• **Problem statement**:
Retype, character for character, the line containing "objective and provides" along with each line after it through the end of the data, and only those.
= = = = =
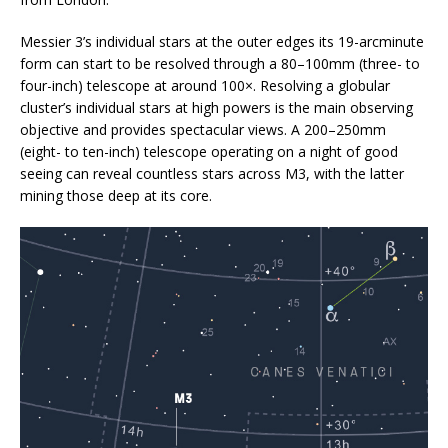
Messier 3’s individual stars at the outer edges its 19-arcminute
form can start to be resolved through a 80–100mm (three- to
four-inch) telescope at around 100×. Resolving a globular
cluster’s individual stars at high powers is the main observing
objective and provides spectacular views. A 200–250mm
(eight- to ten-inch) telescope operating on a night of good
seeing can reveal countless stars across M3, with the latter
mining those deep at its core.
= = = = =
• **Response for this exercise**:
objective and provides spectacular views. A 200–250mm
(eight- to ten-inch) telescope operating on a night of good
seeing can reveal countless stars across M3, with the latter
mining those deep at its core.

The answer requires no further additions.